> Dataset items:
+++

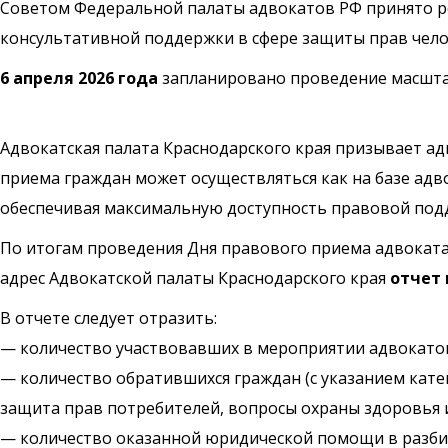
Советом Федеральной палаты адвокатов РФ принято 
консультативной поддержки в сфере защиты прав челов
6 апреля 2026 года
запланировано проведение масшта
Адвокатская палата Краснодарского края призывает а
приема граждан может осуществляться как на базе адво
обеспечивая максимальную доступность правовой подд
По итогам проведения Дня правового приема адвокат
адрес Адвокатской палаты Краснодарского края
отчет 
В отчете следует отразить:
— количество участвовавших в мероприятии адвокато
— количество обратившихся граждан (с указанием кат
защита прав потребителей, вопросы охраны здоровья и 
— количество оказанной юридической помощи в разбив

+++

> Your objective: Repeat only the stretch of lines that opens with the line containing "адрес Адвокатской палаты Краснодарского края" and closes with the final line of the entries, both included, exactly as written.

> Answer area:
адрес Адвокатской палаты Краснодарского края
отчет 
В отчете следует отразить:
— количество участвовавших в мероприятии адвокато
— количество обратившихся граждан (с указанием кат
защита прав потребителей, вопросы охраны здоровья и 
— количество оказанной юридической помощи в разбив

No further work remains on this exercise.